(Data to process)

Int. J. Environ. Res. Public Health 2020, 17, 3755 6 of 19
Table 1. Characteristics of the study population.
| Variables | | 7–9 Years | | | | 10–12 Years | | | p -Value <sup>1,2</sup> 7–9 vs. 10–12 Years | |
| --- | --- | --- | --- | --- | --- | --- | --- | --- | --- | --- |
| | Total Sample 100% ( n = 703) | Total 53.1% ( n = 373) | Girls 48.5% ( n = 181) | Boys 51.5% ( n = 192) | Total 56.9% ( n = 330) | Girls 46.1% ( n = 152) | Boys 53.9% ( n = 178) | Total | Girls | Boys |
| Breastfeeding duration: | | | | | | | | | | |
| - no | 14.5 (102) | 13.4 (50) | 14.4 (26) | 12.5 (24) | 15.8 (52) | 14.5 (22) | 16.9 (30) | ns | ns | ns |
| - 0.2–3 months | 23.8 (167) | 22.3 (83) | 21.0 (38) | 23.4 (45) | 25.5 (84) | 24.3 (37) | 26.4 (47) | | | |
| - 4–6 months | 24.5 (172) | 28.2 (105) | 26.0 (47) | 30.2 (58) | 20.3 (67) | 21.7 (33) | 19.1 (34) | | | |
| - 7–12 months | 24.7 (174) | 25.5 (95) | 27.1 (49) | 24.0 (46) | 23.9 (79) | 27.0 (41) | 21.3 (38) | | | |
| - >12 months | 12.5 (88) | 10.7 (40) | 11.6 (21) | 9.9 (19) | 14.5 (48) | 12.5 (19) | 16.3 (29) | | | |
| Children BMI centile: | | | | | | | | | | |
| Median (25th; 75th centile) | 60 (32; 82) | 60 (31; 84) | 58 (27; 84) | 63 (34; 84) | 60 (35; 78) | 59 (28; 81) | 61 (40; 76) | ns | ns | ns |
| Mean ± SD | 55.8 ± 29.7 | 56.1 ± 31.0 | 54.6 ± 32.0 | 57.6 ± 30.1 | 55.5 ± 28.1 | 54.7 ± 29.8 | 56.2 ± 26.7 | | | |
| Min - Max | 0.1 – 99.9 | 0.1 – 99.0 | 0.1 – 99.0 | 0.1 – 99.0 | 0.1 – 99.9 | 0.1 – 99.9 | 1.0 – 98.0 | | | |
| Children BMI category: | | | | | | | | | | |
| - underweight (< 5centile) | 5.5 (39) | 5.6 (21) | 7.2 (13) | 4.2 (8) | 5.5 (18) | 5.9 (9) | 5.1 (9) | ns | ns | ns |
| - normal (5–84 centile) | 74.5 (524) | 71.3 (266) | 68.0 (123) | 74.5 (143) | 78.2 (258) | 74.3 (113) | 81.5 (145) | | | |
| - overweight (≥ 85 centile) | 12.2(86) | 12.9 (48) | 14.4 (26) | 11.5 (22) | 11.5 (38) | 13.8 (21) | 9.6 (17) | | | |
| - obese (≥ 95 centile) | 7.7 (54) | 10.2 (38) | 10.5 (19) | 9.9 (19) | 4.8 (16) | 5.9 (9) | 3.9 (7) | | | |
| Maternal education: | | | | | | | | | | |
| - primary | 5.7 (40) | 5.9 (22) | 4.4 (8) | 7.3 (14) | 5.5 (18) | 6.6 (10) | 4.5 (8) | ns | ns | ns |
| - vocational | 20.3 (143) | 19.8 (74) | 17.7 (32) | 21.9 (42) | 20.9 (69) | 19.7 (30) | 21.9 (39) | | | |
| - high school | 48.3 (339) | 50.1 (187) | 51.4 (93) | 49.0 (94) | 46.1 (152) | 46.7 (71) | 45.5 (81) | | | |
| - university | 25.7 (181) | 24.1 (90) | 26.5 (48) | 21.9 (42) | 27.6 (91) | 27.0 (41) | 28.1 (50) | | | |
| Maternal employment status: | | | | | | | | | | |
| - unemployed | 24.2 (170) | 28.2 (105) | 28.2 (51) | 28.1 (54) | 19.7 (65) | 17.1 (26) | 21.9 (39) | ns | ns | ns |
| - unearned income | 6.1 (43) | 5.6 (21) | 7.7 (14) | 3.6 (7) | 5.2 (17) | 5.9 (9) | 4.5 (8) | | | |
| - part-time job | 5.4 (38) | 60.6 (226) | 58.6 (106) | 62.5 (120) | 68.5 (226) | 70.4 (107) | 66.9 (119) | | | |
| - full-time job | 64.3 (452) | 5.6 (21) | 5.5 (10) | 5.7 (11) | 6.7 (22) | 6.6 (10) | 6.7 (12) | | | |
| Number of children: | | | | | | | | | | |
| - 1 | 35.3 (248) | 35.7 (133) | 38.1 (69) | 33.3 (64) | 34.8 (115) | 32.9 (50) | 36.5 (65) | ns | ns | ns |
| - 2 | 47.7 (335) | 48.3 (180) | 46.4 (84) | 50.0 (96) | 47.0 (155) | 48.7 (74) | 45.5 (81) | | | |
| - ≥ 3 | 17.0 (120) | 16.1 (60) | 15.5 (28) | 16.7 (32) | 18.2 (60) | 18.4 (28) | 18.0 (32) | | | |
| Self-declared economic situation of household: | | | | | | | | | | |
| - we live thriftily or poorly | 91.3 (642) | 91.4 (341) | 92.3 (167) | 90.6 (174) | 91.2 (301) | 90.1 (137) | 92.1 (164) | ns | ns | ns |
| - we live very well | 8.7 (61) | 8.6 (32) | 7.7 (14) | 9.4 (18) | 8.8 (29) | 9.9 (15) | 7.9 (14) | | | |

(End Data to process)

Required work - Copy out the entries above again, keeping them exact.

Answer area -
Int. J. Environ. Res. Public Health 2020, 17, 3755 6 of 19
Table 1. Characteristics of the study population.
| Variables | | 7–9 Years | | | | 10–12 Years | | | p -Value <sup>1,2</sup> 7–9 vs. 10–12 Years | |
| --- | --- | --- | --- | --- | --- | --- | --- | --- | --- | --- |
| | Total Sample 100% ( n = 703) | Total 53.1% ( n = 373) | Girls 48.5% ( n = 181) | Boys 51.5% ( n = 192) | Total 56.9% ( n = 330) | Girls 46.1% ( n = 152) | Boys 53.9% ( n = 178) | Total | Girls | Boys |
| Breastfeeding duration: | | | | | | | | | | |
| - no | 14.5 (102) | 13.4 (50) | 14.4 (26) | 12.5 (24) | 15.8 (52) | 14.5 (22) | 16.9 (30) | ns | ns | ns |
| - 0.2–3 months | 23.8 (167) | 22.3 (83) | 21.0 (38) | 23.4 (45) | 25.5 (84) | 24.3 (37) | 26.4 (47) | | | |
| - 4–6 months | 24.5 (172) | 28.2 (105) | 26.0 (47) | 30.2 (58) | 20.3 (67) | 21.7 (33) | 19.1 (34) | | | |
| - 7–12 months | 24.7 (174) | 25.5 (95) | 27.1 (49) | 24.0 (46) | 23.9 (79) | 27.0 (41) | 21.3 (38) | | | |
| - >12 months | 12.5 (88) | 10.7 (40) | 11.6 (21) | 9.9 (19) | 14.5 (48) | 12.5 (19) | 16.3 (29) | | | |
| Children BMI centile: | | | | | | | | | | |
| Median (25th; 75th centile) | 60 (32; 82) | 60 (31; 84) | 58 (27; 84) | 63 (34; 84) | 60 (35; 78) | 59 (28; 81) | 61 (40; 76) | ns | ns | ns |
| Mean ± SD | 55.8 ± 29.7 | 56.1 ± 31.0 | 54.6 ± 32.0 | 57.6 ± 30.1 | 55.5 ± 28.1 | 54.7 ± 29.8 | 56.2 ± 26.7 | | | |
| Min - Max | 0.1 – 99.9 | 0.1 – 99.0 | 0.1 – 99.0 | 0.1 – 99.0 | 0.1 – 99.9 | 0.1 – 99.9 | 1.0 – 98.0 | | | |
| Children BMI category: | | | | | | | | | | |
| - underweight (< 5centile) | 5.5 (39) | 5.6 (21) | 7.2 (13) | 4.2 (8) | 5.5 (18) | 5.9 (9) | 5.1 (9) | ns | ns | ns |
| - normal (5–84 centile) | 74.5 (524) | 71.3 (266) | 68.0 (123) | 74.5 (143) | 78.2 (258) | 74.3 (113) | 81.5 (145) | | | |
| - overweight (≥ 85 centile) | 12.2(86) | 12.9 (48) | 14.4 (26) | 11.5 (22) | 11.5 (38) | 13.8 (21) | 9.6 (17) | | | |
| - obese (≥ 95 centile) | 7.7 (54) | 10.2 (38) | 10.5 (19) | 9.9 (19) | 4.8 (16) | 5.9 (9) | 3.9 (7) | | | |
| Maternal education: | | | | | | | | | | |
| - primary | 5.7 (40) | 5.9 (22) | 4.4 (8) | 7.3 (14) | 5.5 (18) | 6.6 (10) | 4.5 (8) | ns | ns | ns |
| - vocational | 20.3 (143) | 19.8 (74) | 17.7 (32) | 21.9 (42) | 20.9 (69) | 19.7 (30) | 21.9 (39) | | | |
| - high school | 48.3 (339) | 50.1 (187) | 51.4 (93) | 49.0 (94) | 46.1 (152) | 46.7 (71) | 45.5 (81) | | | |
| - university | 25.7 (181) | 24.1 (90) | 26.5 (48) | 21.9 (42) | 27.6 (91) | 27.0 (41) | 28.1 (50) | | | |
| Maternal employment status: | | | | | | | | | | |
| - unemployed | 24.2 (170) | 28.2 (105) | 28.2 (51) | 28.1 (54) | 19.7 (65) | 17.1 (26) | 21.9 (39) | ns | ns | ns |
| - unearned income | 6.1 (43) | 5.6 (21) | 7.7 (14) | 3.6 (7) | 5.2 (17) | 5.9 (9) | 4.5 (8) | | | |
| - part-time job | 5.4 (38) | 60.6 (226) | 58.6 (106) | 62.5 (120) | 68.5 (226) | 70.4 (107) | 66.9 (119) | | | |
| - full-time job | 64.3 (452) | 5.6 (21) | 5.5 (10) | 5.7 (11) | 6.7 (22) | 6.6 (10) | 6.7 (12) | | | |
| Number of children: | | | | | | | | | | |
| - 1 | 35.3 (248) | 35.7 (133) | 38.1 (69) | 33.3 (64) | 34.8 (115) | 32.9 (50) | 36.5 (65) | ns | ns | ns |
| - 2 | 47.7 (335) | 48.3 (180) | 46.4 (84) | 50.0 (96) | 47.0 (155) | 48.7 (74) | 45.5 (81) | | | |
| - ≥ 3 | 17.0 (120) | 16.1 (60) | 15.5 (28) | 16.7 (32) | 18.2 (60) | 18.4 (28) | 18.0 (32) | | | |
| Self-declared economic situation of household: | | | | | | | | | | |
| - we live thriftily or poorly | 91.3 (642) | 91.4 (341) | 92.3 (167) | 90.6 (174) | 91.2 (301) | 90.1 (137) | 92.1 (164) | ns | ns | ns |
| - we live very well | 8.7 (61) | 8.6 (32) | 7.7 (14) | 9.4 (18) | 8.8 (29) | 9.9 (15) | 7.9 (14) | | | |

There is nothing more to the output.